**PROVIDED ENTRIES:**

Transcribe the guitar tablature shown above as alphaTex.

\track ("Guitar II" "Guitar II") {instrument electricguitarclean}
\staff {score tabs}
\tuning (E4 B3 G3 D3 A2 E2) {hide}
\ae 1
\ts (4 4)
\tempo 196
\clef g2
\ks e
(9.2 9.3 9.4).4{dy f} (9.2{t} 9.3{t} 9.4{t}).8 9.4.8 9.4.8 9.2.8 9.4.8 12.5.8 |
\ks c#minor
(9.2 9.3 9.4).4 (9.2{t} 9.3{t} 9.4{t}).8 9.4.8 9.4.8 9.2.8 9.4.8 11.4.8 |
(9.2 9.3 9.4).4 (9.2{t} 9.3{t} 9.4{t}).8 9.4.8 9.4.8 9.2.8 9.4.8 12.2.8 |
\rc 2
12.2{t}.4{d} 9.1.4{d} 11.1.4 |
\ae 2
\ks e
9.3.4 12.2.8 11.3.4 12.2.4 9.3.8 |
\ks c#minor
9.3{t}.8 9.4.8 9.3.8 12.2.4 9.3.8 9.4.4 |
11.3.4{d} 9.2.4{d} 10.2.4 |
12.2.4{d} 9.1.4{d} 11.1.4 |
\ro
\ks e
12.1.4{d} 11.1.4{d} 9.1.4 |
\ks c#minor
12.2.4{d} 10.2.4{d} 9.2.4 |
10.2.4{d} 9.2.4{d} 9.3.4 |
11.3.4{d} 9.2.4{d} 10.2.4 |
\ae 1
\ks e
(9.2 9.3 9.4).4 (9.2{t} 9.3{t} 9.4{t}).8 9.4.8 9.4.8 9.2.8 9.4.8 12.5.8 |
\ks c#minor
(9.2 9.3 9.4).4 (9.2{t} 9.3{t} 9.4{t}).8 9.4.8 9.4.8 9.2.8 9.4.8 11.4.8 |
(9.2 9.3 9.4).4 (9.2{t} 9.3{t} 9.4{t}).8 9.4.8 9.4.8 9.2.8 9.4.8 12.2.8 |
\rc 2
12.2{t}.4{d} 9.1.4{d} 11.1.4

...

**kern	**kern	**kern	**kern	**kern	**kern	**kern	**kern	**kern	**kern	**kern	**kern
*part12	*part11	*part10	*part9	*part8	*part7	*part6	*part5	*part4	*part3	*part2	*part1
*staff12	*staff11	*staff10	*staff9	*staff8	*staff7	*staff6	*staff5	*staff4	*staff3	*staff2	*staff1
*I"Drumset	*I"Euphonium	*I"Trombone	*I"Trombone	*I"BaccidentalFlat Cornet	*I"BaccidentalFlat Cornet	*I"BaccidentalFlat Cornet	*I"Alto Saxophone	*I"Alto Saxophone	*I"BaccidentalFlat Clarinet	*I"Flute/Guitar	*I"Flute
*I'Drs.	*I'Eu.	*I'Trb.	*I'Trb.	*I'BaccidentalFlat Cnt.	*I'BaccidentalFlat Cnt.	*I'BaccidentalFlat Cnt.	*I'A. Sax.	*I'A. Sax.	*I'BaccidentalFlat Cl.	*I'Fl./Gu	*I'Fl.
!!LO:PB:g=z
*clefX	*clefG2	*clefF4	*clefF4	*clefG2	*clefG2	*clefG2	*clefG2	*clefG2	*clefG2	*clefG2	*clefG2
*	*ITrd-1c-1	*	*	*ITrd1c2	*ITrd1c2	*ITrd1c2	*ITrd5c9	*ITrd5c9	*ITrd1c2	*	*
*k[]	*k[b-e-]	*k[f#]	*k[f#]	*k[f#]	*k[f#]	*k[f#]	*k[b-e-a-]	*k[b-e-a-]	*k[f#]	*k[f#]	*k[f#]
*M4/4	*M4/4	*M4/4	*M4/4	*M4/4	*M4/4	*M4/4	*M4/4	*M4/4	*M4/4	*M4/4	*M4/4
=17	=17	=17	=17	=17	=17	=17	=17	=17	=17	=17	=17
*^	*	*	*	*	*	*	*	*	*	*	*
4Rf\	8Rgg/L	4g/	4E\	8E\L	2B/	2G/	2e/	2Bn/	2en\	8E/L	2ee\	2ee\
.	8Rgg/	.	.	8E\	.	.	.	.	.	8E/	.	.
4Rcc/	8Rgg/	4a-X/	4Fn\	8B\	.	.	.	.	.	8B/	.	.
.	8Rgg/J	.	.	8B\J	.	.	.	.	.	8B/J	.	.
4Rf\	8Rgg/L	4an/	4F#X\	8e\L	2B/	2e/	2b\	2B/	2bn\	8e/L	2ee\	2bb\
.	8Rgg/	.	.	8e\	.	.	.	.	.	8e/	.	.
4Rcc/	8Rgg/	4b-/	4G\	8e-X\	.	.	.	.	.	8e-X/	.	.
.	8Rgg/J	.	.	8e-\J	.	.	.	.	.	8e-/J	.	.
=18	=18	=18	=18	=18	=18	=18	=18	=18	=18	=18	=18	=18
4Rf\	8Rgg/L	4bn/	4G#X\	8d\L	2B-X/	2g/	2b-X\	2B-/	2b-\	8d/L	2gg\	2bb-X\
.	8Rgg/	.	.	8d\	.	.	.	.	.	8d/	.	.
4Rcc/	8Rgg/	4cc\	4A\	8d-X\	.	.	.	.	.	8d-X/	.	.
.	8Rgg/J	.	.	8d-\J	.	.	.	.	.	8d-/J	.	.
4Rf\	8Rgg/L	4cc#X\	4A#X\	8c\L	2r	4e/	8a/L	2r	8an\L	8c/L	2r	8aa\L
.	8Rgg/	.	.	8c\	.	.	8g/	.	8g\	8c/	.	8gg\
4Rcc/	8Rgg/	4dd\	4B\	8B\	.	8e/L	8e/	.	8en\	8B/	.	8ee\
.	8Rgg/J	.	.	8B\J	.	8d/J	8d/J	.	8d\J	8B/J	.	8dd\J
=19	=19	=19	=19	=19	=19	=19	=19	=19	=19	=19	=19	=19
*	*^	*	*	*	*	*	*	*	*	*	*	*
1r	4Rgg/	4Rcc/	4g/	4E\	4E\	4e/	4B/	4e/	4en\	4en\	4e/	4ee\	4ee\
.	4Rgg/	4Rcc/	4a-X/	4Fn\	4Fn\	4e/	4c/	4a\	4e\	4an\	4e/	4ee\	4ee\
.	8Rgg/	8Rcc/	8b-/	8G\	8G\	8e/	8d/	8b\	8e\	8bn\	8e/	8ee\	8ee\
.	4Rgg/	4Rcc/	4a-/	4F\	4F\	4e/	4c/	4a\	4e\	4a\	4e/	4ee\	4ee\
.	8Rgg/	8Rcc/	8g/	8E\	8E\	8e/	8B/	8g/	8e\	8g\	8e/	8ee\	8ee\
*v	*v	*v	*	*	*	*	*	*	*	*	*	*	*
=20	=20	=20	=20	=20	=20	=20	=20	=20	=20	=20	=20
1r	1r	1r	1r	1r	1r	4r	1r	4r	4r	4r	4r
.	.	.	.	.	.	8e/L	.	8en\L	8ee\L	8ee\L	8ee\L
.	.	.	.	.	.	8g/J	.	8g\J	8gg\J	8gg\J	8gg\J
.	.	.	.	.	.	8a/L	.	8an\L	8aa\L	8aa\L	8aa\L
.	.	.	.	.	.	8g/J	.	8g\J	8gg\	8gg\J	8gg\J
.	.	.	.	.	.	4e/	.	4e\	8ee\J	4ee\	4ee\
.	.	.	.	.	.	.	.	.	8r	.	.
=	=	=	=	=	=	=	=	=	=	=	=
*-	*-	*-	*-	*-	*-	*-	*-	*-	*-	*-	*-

**PROBLEM TO WORK ON:** Find every line in the records above that contains the string "BaccidentalFlat", treating uppercase and lowercase as different, and copy each of those lines.

**FINAL ANSWER:**
*I"Drumset	*I"Euphonium	*I"Trombone	*I"Trombone	*I"BaccidentalFlat Cornet	*I"BaccidentalFlat Cornet	*I"BaccidentalFlat Cornet	*I"Alto Saxophone	*I"Alto Saxophone	*I"BaccidentalFlat Clarinet	*I"Flute/Guitar	*I"Flute
*I'Drs.	*I'Eu.	*I'Trb.	*I'Trb.	*I'BaccidentalFlat Cnt.	*I'BaccidentalFlat Cnt.	*I'BaccidentalFlat Cnt.	*I'A. Sax.	*I'A. Sax.	*I'BaccidentalFlat Cl.	*I'Fl./Gu	*I'Fl.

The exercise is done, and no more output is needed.